Stylometry, Machine Learning, Pence and The Op-Ed

garykac
garykac
Sep 6, 2018 · 5 min read
Hamilton ($10) and Madison

The recent anonymously-authored Op-Ed piece in the New York Times has raised some general interest in the topics of stylometry (the analysis of literary style) and authorship identification (determining who wrote a particular document).

The classic test case for the authorship problem is The Federalist Papers. This is a set of essays published anonymously in 1787–88 to support the newly proposed Constitution of the United States.† Today, we know that the essays were written by Alexander Hamilton, James Madison and John Jay, but the exact authorship for some of the essays was in dispute for many years until authorship identification techniques were able to assign ownership.

Given that these authorship identification techniques exist and that there also exists a set of people who are highly motivated to unmask the author of this Op-Ed, it’s useful to consider how this investigation might be carried out.

Investigating Authorship with Machine Learning

The process of using machine learning (ML) to identify the author of a document is similar to most ML problems — you need to gather data and then train a system specifically for the problem you’re trying to solve.

Here are the general steps:

(1) Gather a list of candidates

First, you need to gather a list of potential candidates who could have authored the document. In the general case this can be problematic since the list can be quite large. Usually, however, you have information about the document (or how it was published) that provides clues that can be used to narrow the list considerably.

In the case of the NYT Op-Ed, the author is identified as a “a senior official in the Trump administration”, which narrows it down considerably (if you believe the attribution).

However, it is necessary to consider that the Times may have chosen to present the anonymous author as a “senior official” to help obscure their identity.
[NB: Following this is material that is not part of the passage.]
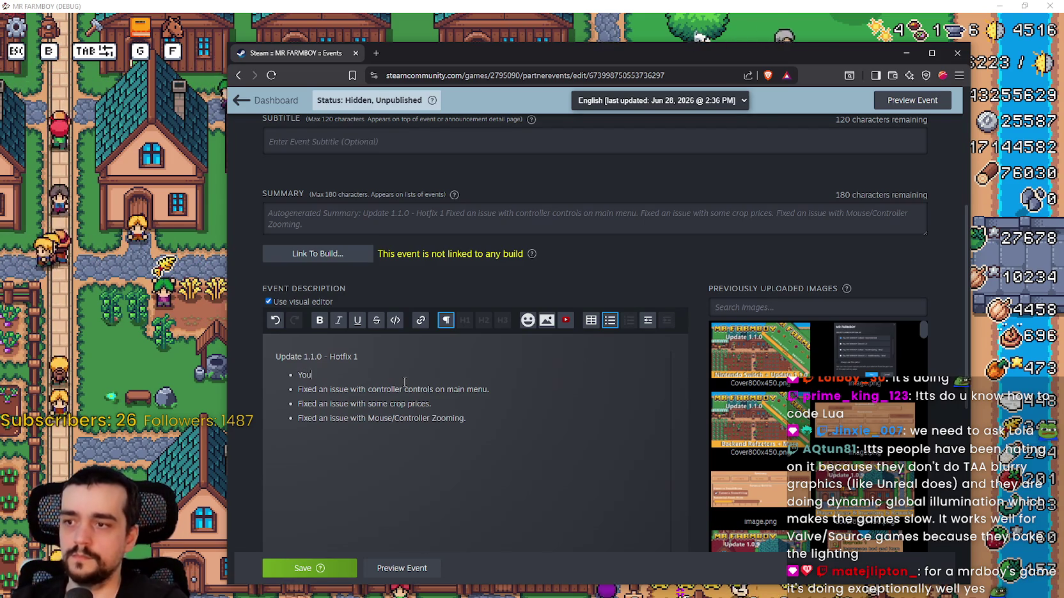
type("can")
But even if we assume that’s the case, the candidate list of “any official working in the White House” is still a manageable size.

This step of choosing the list of candidates to examine is crucial since the assumption being made is that the culprit is included in this list of candidates. While ML systems typically indicate their confidence level in the reported results, it’s easy to ignore this value and accept the output as the truth.
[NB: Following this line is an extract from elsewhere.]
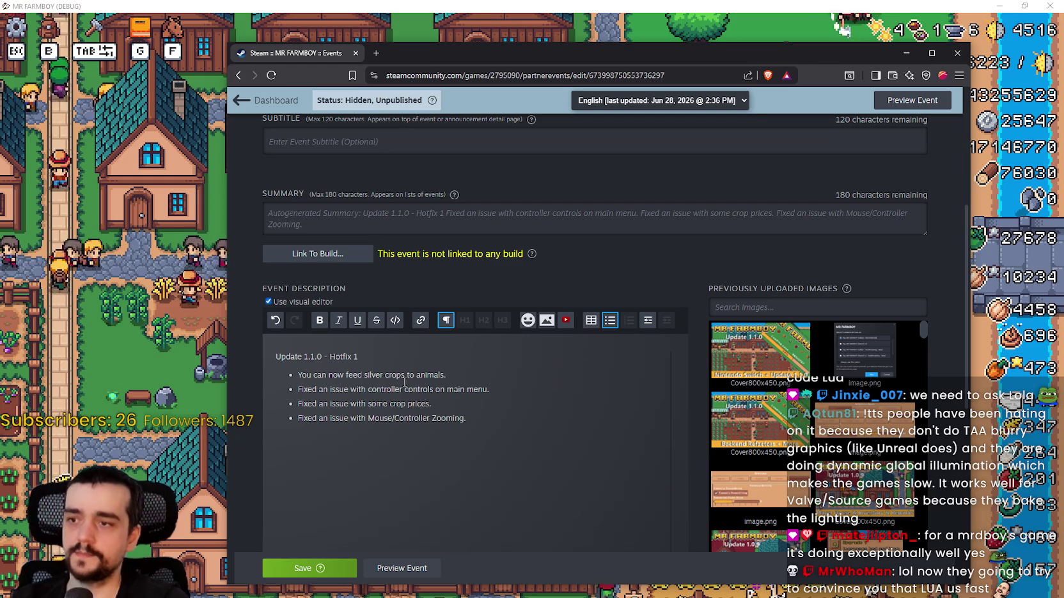
scroll(407, 459, "down", 1)
left_click(336, 565)
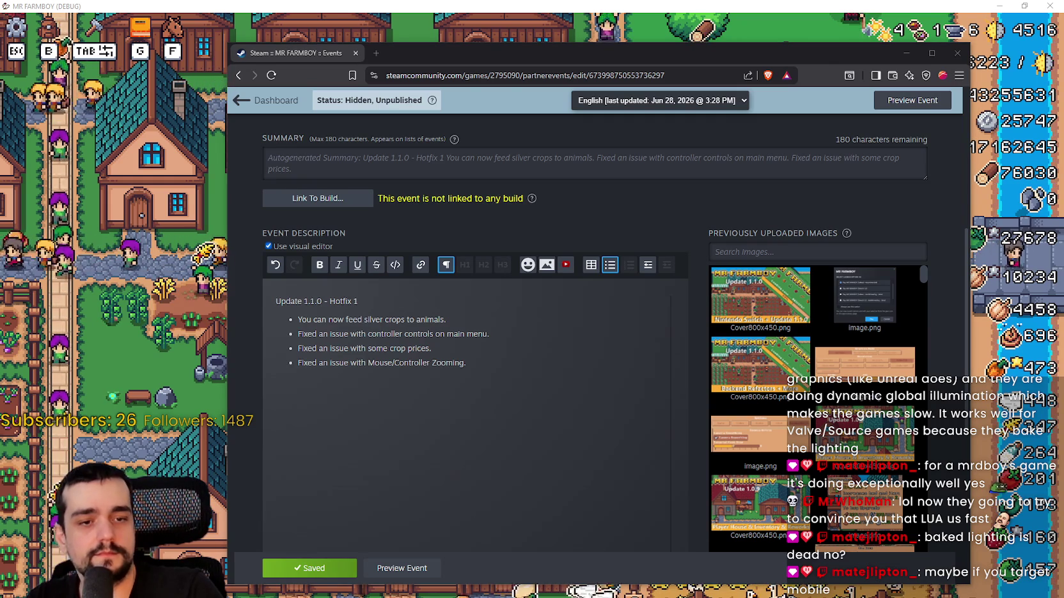
key("alt+Tab")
(2) Gather info about each candidate

Once you have your candidate list, the next step is to gather information about the candidates. This entails gathering documents that are known to have been authored by each of the candidates.

This can be challenging if the candidates do not have a large body of available work that can be examined. It’s also problematic if you have lots of data for some candidates, but very little for others.

(3) Build a model for each candidate

Once you’ve gathered the raw information about the candidates, the next step is to build a model from the data. Basically, this means converting the raw data from the documents into a set of features.

For text analysis, these features commonly include unigram (single-word) and bigram (word pair) frequencies. They can also include formatting and punctuation information.

Combining these features together forms the model for each candidate.

This feature selection is a key part of any machine learning model. Including all possible features because they might be useful makes the learning process more difficult and noisy. But removing features that you “know” are not going to be useful is applying bias that may compromise the accuracy of the model.

(4) Apply this model to the anonymously authored document

The final step is to apply the model to the document to find the best stylometric match for the writing style of the author. There will always be a best match, so you will always have someone to point your finger at even if the real culprit was not in your candidate list (oops!).

“Lodestar”

In the Federalist Papers, there was one word that served as a very strong signal to distinguish between Madison and Hamilton. Hamilton tended to use “while”, whilst Madison tended to use “whilst”. Because “whilst” was used in the essays where the authorship was in dispute, it indicated that Madison was the author of those essays.

A similar argument is being made with regards to the term “lodestar” and Vice President Pence being the author of the Op-Ed.

It is worth pointing out the potential problems with that assignment.

(1) While “lodestar” may be an uncommon term, Pence is not the only person to make use of it. In fact, Pence’s use of it has most likely increased the usage of it recently, especially for our target candidates in the White House.

(2) Pence is fairly well-known for using the term “lodestar”, so someone seeking to obscure their authorship could have easily planted that term in the document. See [1] for more information on techniques for obscuring authorship.

With the Federalist Papers, there were many other signals beyond while/whilst that were used to determine authorship. Many of the documents were still confidently assigned to Madison even when this term was removed from the document. To have confidence in attributing this document to Pence, there would need to be other positive signals in addition to this.

Being Practical

Even if these authorship identification tools are being used to identify one or more suspects, it is unlikely they will be used as the sole evidence against anyone they identify.

That information would most likely be used to inform a more traditional investigation: to request phone logs or to find documents that directly incriminate the suspect rather than simply providing stylistic features.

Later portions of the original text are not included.